Since my mother is in a wheelchair and too large to haul around, we visit her to celebrate the holidays a couple of days before the real holidays and bring food in to the memory care to share with her. Just Christmas Eve, Thanksgiving she eats at the MC and Christmas day dinner as well. Done and done.
If you want to go away for Christmas, tell mother you're going away and she can either spend that holiday with her son or at the AL, her choice. I'm an only child so it's me or nobody. Use your brother as your equal partner in sharing the burden of your difficult mother. That's what I'd do. Now that my mother's dementia has greatly advanced, it's actually gotten easier to get in and out of her MC with less fuss than it used to require when she was more lucid and demanding blood from me.
Wishing you the best of luck doing things YOUR way this year
A Christmas potluck at your house sounds pretty nice. Everybody brings something and it's not just one person driving themselves to exhaustion trying to do everything. I like this idea and am considering trying it myself this year.
No. You don't like it Mother?

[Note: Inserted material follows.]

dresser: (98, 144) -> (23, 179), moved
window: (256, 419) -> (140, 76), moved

Diddums.
(I'll be back when I have read the other replies).
I have just started a December Stress Discussion. This topic triggers an explosions of seething mess for me - & I do not wish lump it onto Helen's question.

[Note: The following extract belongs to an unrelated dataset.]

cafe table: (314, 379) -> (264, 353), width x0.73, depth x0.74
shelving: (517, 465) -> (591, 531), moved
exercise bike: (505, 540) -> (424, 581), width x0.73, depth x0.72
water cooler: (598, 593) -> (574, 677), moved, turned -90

Maybe it's all in the delivery of how you present the info to her - you can spin it to make it positive! :-)
This is the best suggestion on the thread. Using "reverse guilt" to get the mother to go to the brother's house.
Very good idea. Helenb63 should lay it on thick to her mom about how bad her brother will feel if she doesn't go there for the holiday.

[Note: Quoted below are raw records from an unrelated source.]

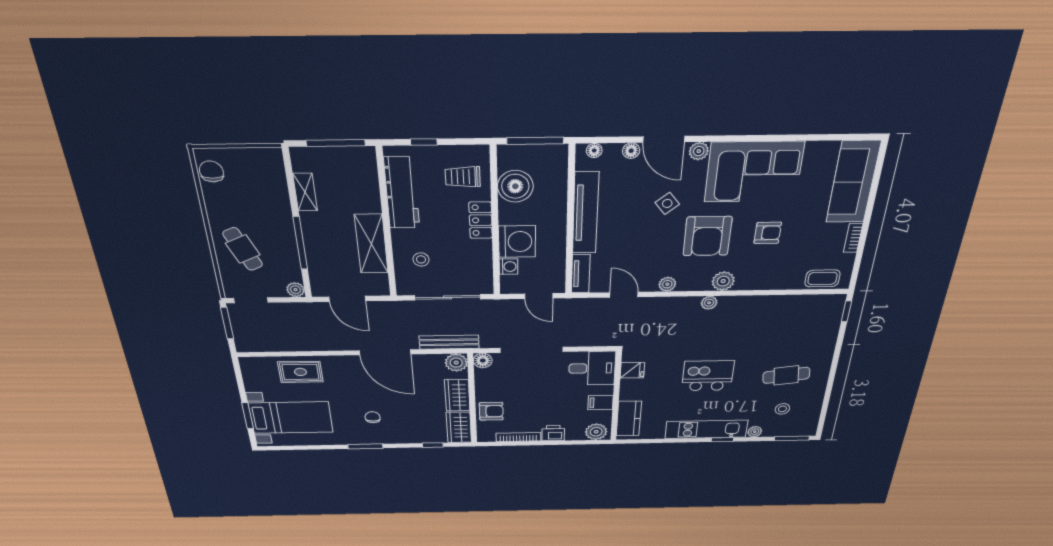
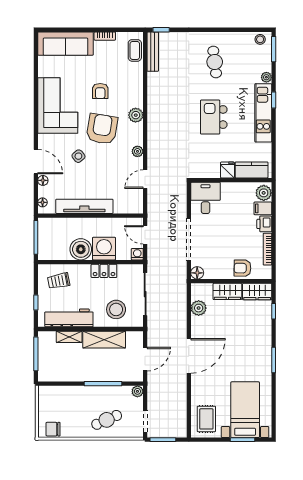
door: (664, 139) -> (36, 162), hinge flipped
plant: (699, 151) -> (44, 140), removed
trolley: (463, 177) -> (59, 281), turned 79
boiler: (515, 186) -> (81, 249), moved
shelving: (305, 192) -> (69, 337), moved
locker: (481, 220) -> (104, 271), moved
armchair: (768, 233) -> (100, 91), turned 180
armchair: (707, 236) -> (102, 129), turned -81
stool: (421, 259) -> (116, 309), width x1.89, depth x1.89
washing machine: (509, 267) -> (137, 254), moved
tv unit: (581, 274) -> (128, 208), removed
door: (539, 296) -> (145, 235), swing flipped
plant: (709, 303) -> (153, 123), removed
bench: (449, 342) -> (153, 52), moved
door: (385, 352) -> (189, 356), moved
plant: (456, 363) -> (199, 308), moved
fridge: (632, 370) -> (227, 170), moved
rug: (300, 372) -> (206, 419), moved
filing cabinet: (601, 403) -> (263, 208), moved, turned 90
stool: (782, 409) -> (260, 39), moved
armchair: (491, 411) -> (243, 268), turned -89
chair: (373, 417) -> (246, 352), removed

She should also add in that is it 'too much to ask' that mom go and spent the holiday with her son.
Brilliant!
I do not spend them with either of my parents. After decades of criticism from both of them, I have no interest in listening to it anymore. If I were to serve anything other than turkey all heck would break loose. Well you know what? I don't like anything other than the thigh meat and would rather have a nice roast for dinner, or better yet, brunch, the spend the day reading my new Christmas book all alone.
Helen, you have every right to spend Christmas any way you like. Do not feel any obligation to have someone who does not like to socialize anyways dictating how you spend the holidays.
You pick a date, call it Christmas, and that's the day you spend with Mom. Then you do Christmas when you want to with whomever you want to.
Or, you tell her that brother expects her to make an effort at least one year in three and will be hurt if she doesn't join his family. I assume this is approximately true. Is it???
If this is Brother's year than that is where she goes. I like the idea of having dinner at the AL and stopping in Christmas morning with a little something. If all Mom contributes to the get together is negativity, then I wouldn't have her. Or have the dinner Christmas Eve and have Mom over Christmas Day for leftovers.
Does Mom spend the night? Good reason not to have her, sorry girls and grands are coming home, no room.
I personally have to have boundries or I get overwhelmed. My Mom was easy but when she had to stop driving I set one day a week to shop, go to the bank and lunch out. Dr visits were done when I could do them, I worked p/t. We lived in the same town so picking up things, when I was out, was not a big problem. But it was, when u can.
She makes the choice to "not be sociable" so if she eats dinner in her room that is up to her. I would think the facility staff would try to get her more involved but if they have tried and she still prefers to be alone that is her choice.
And...it is your house you can invite whom ever you wish to.
(personally I would not want to go anywhere where someone felt "obligated" to invite me, if I am not truly wanted I would rather stay at home)
We spent each holiday with our own family.